Could you write out, exactly, every line from the top of the data through the line holding "right ankle: (243, 277, 11)"? Omit the pictures.

(Structured pose outputs)
....
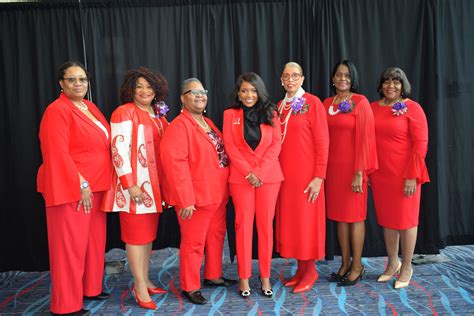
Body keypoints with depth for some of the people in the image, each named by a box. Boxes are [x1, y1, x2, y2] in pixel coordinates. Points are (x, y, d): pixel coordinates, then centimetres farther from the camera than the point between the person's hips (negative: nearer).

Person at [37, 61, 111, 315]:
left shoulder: (91, 108, 13)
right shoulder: (57, 111, -11)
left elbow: (104, 143, 18)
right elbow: (58, 154, -18)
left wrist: (92, 185, 10)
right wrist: (81, 185, -19)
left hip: (96, 186, 8)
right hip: (71, 189, -8)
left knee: (94, 240, 16)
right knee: (70, 244, 0)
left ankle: (90, 288, 32)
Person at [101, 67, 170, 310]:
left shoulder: (157, 114, 14)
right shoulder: (125, 112, -8)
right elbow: (118, 150, -15)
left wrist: (164, 182, 13)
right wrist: (130, 184, -19)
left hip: (155, 183, 7)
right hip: (135, 183, -7)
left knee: (149, 233, 13)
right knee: (136, 234, -1)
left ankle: (145, 280, 25)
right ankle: (140, 287, 10)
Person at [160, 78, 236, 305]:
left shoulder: (208, 123, 14)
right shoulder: (179, 126, -13)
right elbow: (174, 162, -22)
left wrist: (224, 188, 12)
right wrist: (185, 199, -25)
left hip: (217, 194, 9)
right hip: (195, 196, -8)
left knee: (216, 236, 18)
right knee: (194, 243, 2)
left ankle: (213, 276, 36)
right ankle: (189, 287, 17)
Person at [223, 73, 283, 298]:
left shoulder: (271, 114, 7)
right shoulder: (230, 114, 5)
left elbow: (276, 145, 0)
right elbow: (231, 147, -1)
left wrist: (260, 172, -11)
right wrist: (249, 173, -11)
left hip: (268, 176, 1)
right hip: (241, 177, -1)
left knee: (265, 225, 5)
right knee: (243, 225, 2)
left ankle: (265, 276, 15)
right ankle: (243, 277, 11)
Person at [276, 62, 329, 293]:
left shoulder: (312, 103, -7)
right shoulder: (280, 106, 11)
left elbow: (322, 141, -10)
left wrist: (319, 176, -15)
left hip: (306, 173, -6)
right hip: (284, 173, 6)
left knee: (307, 219, 2)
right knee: (289, 218, 10)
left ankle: (310, 270, 17)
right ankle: (300, 268, 24)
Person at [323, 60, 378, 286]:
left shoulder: (360, 102, -6)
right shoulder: (326, 104, 9)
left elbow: (365, 138, -11)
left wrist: (360, 172, -16)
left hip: (352, 166, -5)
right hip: (332, 166, 5)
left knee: (355, 216, 3)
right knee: (339, 215, 10)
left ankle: (357, 266, 15)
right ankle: (345, 263, 22)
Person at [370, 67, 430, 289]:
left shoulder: (412, 108, -6)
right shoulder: (373, 108, 6)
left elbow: (421, 144, -10)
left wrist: (412, 176, -14)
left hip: (404, 175, -4)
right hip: (380, 174, 4)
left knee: (406, 220, 6)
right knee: (386, 219, 14)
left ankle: (407, 267, 23)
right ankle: (392, 263, 30)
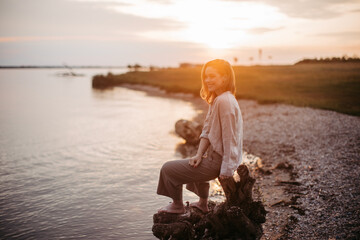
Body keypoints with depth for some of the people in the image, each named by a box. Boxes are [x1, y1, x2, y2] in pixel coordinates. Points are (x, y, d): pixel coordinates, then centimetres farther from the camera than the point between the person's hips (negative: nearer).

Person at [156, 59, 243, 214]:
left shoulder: (224, 101, -24)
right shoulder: (216, 99, 9)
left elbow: (229, 138, -25)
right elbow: (207, 131, 7)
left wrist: (226, 171, -22)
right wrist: (199, 154, -5)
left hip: (217, 161, -11)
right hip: (214, 156, 11)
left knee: (168, 169, -1)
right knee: (195, 165, 41)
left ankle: (177, 206, 23)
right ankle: (203, 204, 53)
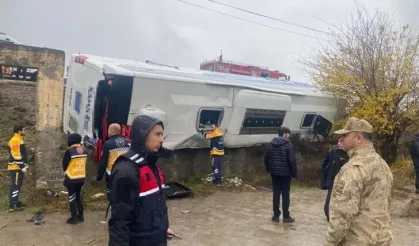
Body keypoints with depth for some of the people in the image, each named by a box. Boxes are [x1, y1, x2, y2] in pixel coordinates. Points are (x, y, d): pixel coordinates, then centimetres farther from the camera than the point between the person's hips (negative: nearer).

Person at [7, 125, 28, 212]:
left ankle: (15, 202, 27)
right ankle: (12, 206, -5)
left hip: (18, 167, 10)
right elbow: (16, 156, -22)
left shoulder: (19, 140, 16)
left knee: (17, 185, 17)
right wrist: (22, 167, -20)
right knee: (15, 186, -8)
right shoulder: (15, 140, -17)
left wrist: (23, 166, 21)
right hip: (16, 168, -10)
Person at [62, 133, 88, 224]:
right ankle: (80, 215, 23)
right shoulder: (84, 151, 4)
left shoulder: (69, 151, -16)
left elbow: (64, 164, -5)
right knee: (78, 195, 19)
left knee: (72, 197, 4)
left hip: (71, 178, -6)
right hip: (82, 177, 6)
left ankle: (74, 218, 7)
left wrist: (66, 172, 13)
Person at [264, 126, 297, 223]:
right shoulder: (288, 144, -11)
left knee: (276, 194, 9)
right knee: (285, 195, 3)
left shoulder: (271, 144, 6)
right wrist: (294, 173, -5)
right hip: (285, 173, -5)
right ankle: (286, 217, 9)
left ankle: (276, 215, 13)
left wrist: (269, 170, 21)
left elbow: (266, 158, 10)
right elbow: (292, 160, -14)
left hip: (274, 173, 5)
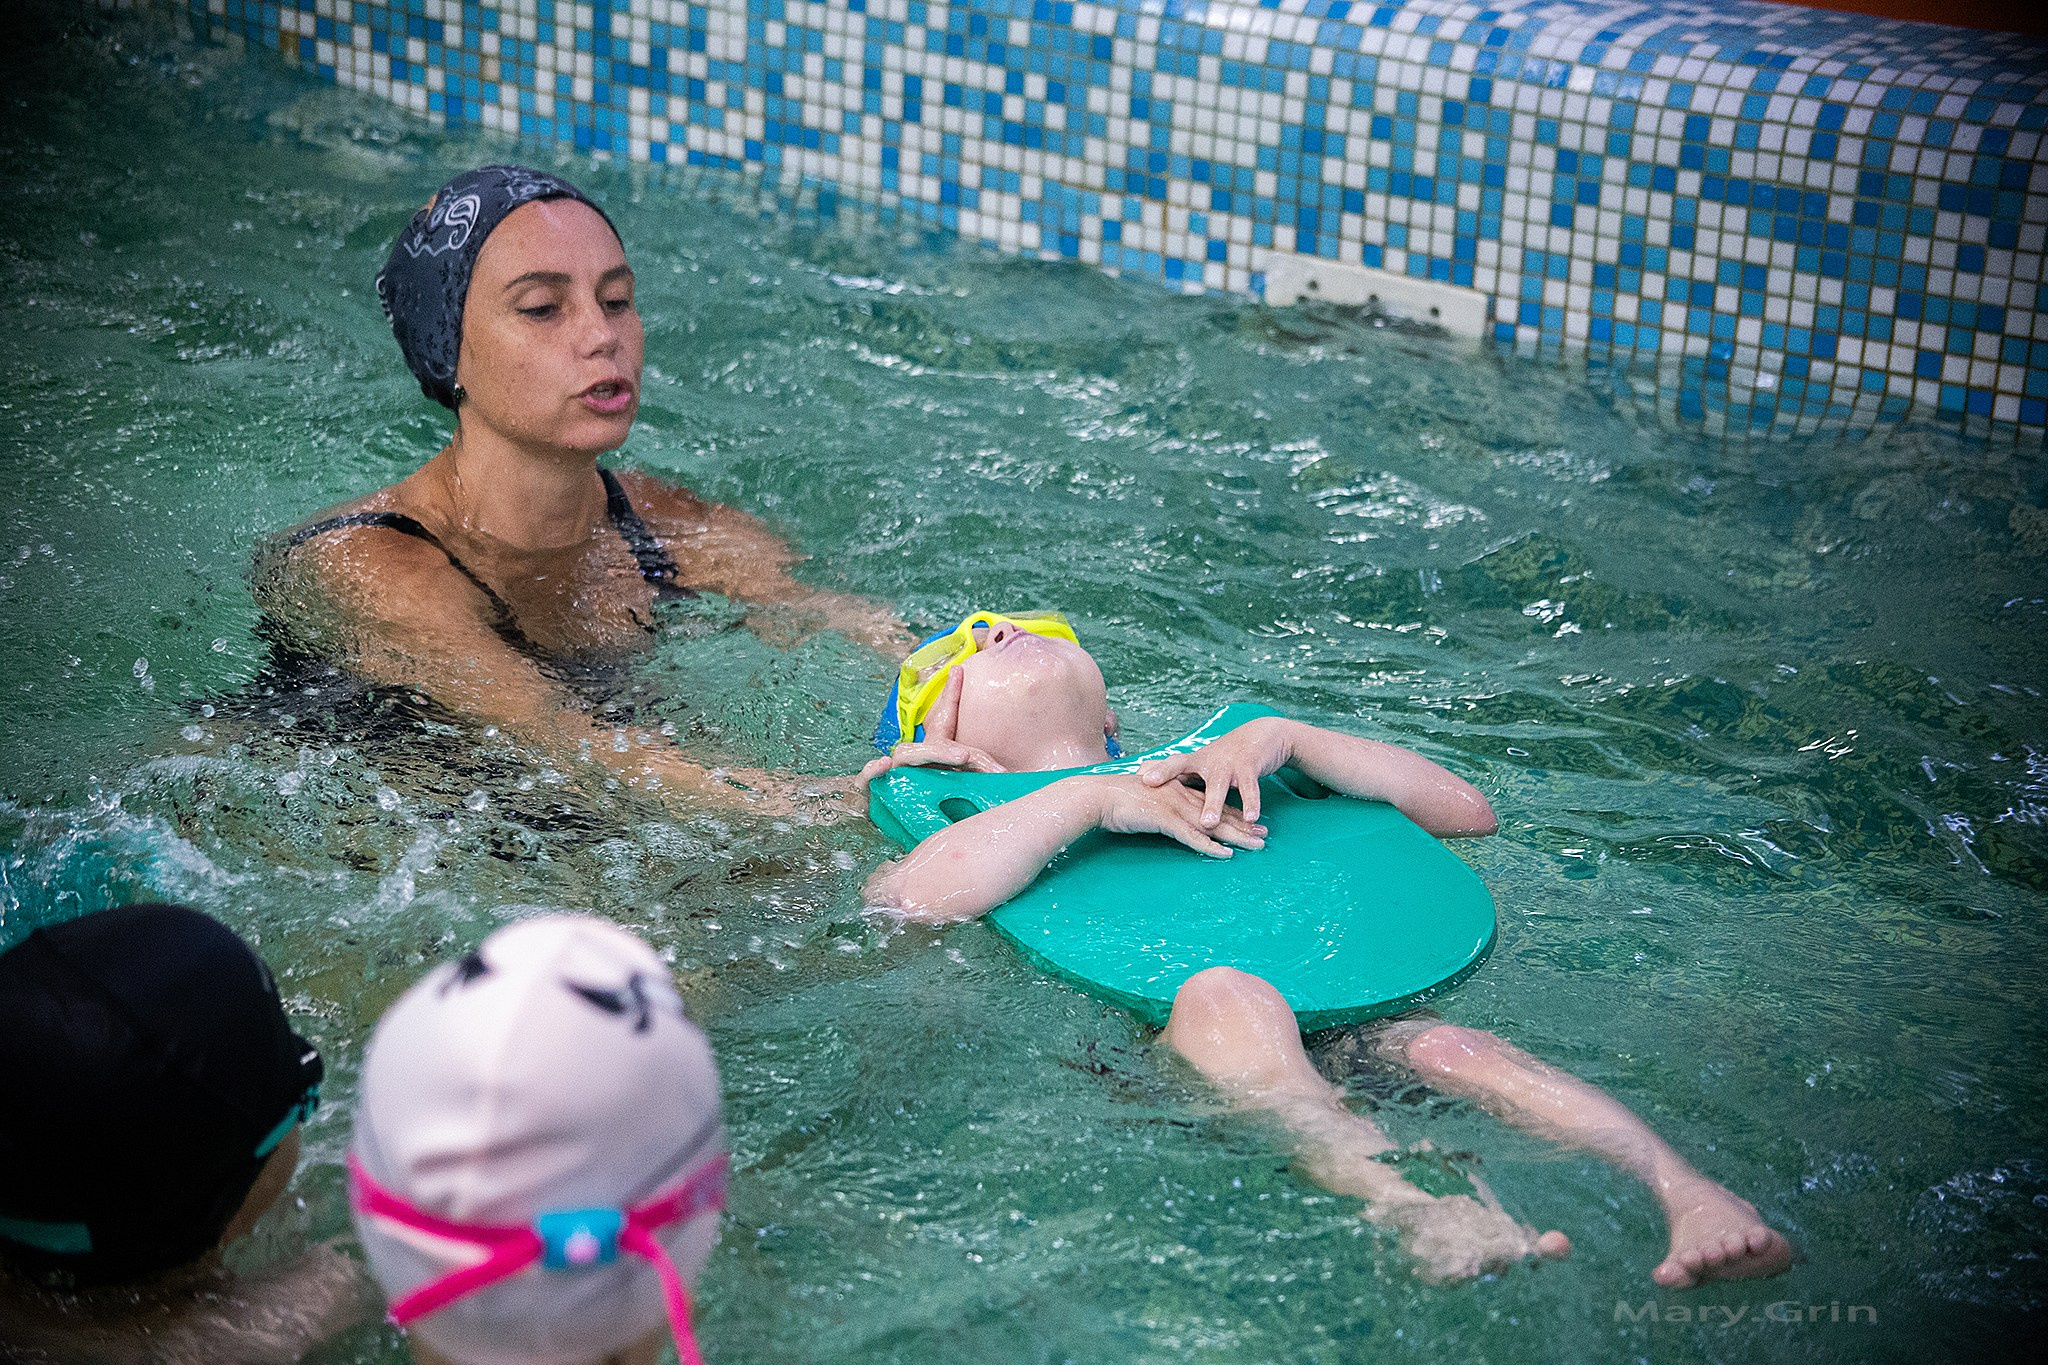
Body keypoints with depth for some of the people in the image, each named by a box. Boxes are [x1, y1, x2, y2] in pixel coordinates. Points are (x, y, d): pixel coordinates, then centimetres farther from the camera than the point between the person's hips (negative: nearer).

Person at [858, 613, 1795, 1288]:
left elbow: (1464, 810, 25)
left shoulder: (1201, 786, 35)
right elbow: (913, 898, -3)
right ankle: (1414, 1208, -61)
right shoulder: (967, 835, 27)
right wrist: (1093, 799, 0)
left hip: (1347, 1017, 3)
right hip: (1143, 1024, -3)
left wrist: (1281, 736, 13)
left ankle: (1695, 1199, -49)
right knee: (1223, 994, -37)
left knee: (1446, 1045, -29)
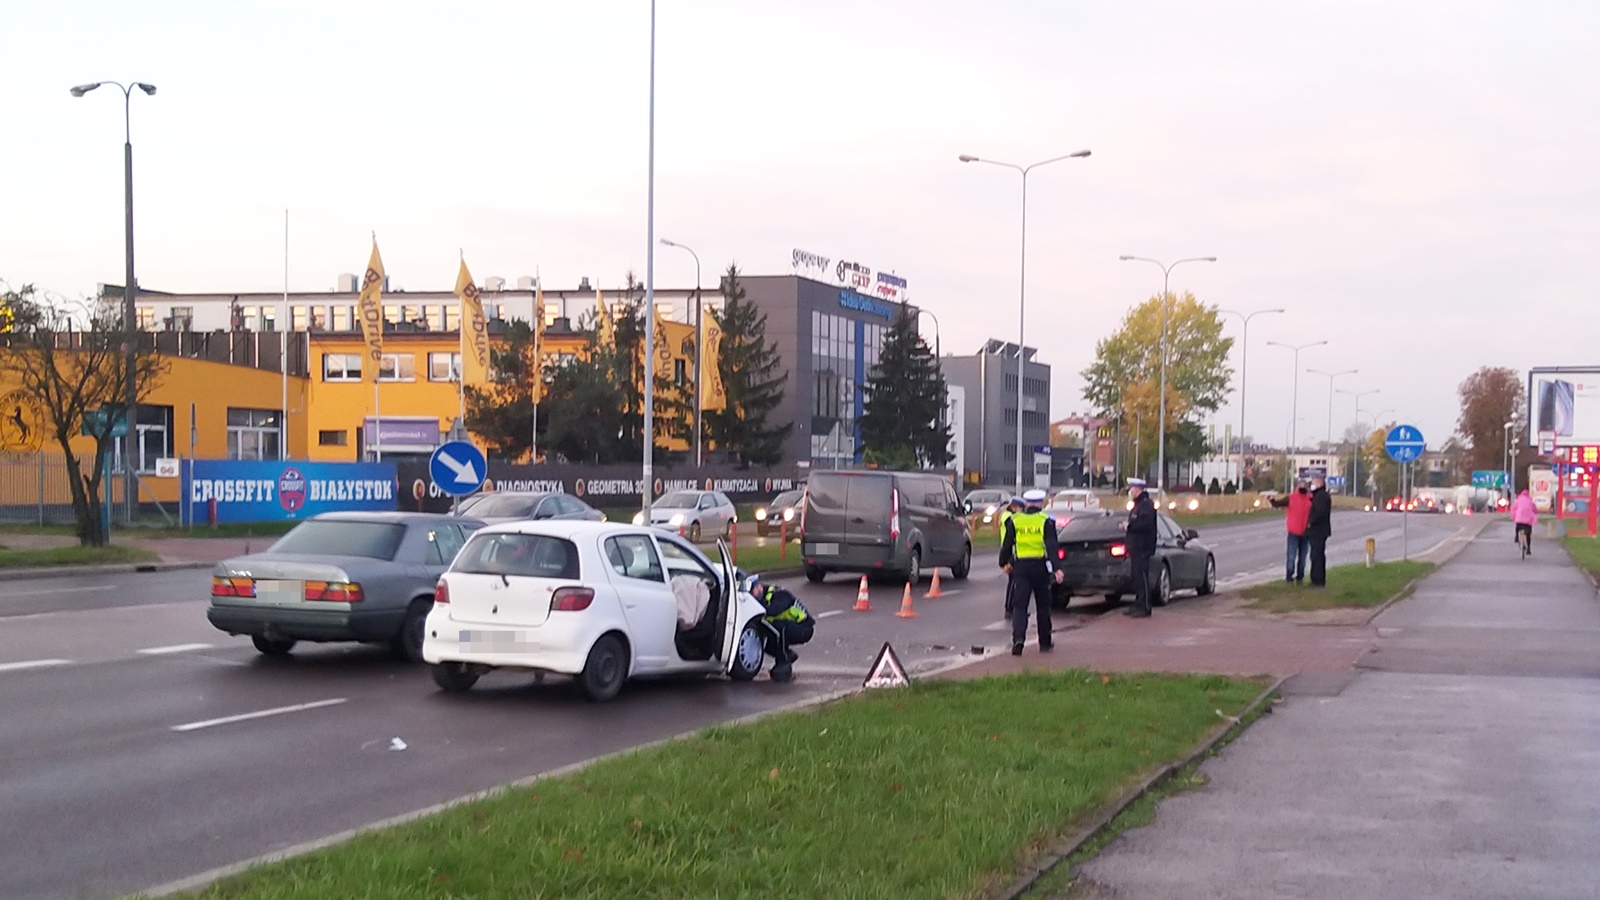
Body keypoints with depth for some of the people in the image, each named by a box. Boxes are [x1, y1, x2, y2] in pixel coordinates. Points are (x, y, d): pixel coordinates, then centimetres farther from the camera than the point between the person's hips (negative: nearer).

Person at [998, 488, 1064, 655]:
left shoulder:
....
- REPLY
Body keypoints with depth for some of the people in the image, each named by a box. Boxes are [x1, y1, x2, y2] in pixel coordinates. Points are (x, y, d): pixel coordinates, then centimetres farther from the camera than the point between the person's hips (negative: nearer).

Person at [37, 61, 111, 315]:
left shoulder: (91, 108, 13)
right shoulder: (57, 111, -11)
left elbow: (104, 143, 18)
right elbow: (58, 154, -18)
left wrist: (92, 185, 10)
right wrist: (81, 185, -19)
left hip: (96, 186, 8)
right hip: (71, 189, -8)
left knee: (94, 240, 16)
right knee: (70, 244, 0)
left ankle: (90, 288, 32)
Person at [101, 67, 170, 310]:
left shoulder: (157, 114, 14)
right shoulder: (125, 112, -8)
right elbow: (118, 150, -15)
left wrist: (164, 182, 13)
right wrist: (130, 184, -19)
left hip: (155, 183, 7)
right hip: (135, 183, -7)
left knee: (149, 233, 13)
right knee: (136, 234, -1)
left ankle: (145, 280, 25)
right ankle: (140, 287, 10)
Person at [160, 78, 236, 305]:
left shoulder: (208, 123, 14)
right shoulder: (179, 126, -13)
right elbow: (174, 162, -22)
left wrist: (224, 188, 12)
right wrist: (185, 199, -25)
left hip: (217, 194, 9)
right hip: (195, 196, -8)
left knee: (216, 236, 18)
right knee: (194, 243, 2)
left ankle: (213, 276, 36)
right ankle: (189, 287, 17)
Person at [223, 73, 283, 298]:
left shoulder: (271, 114, 7)
right shoulder: (230, 114, 5)
left elbow: (276, 145, 0)
right elbow: (231, 147, -1)
left wrist: (260, 172, -11)
right wrist: (249, 173, -11)
left hip: (268, 176, 1)
right hip: (241, 177, -1)
left knee: (265, 225, 5)
right knee: (243, 225, 2)
left ankle: (265, 276, 15)
right ankle: (243, 277, 11)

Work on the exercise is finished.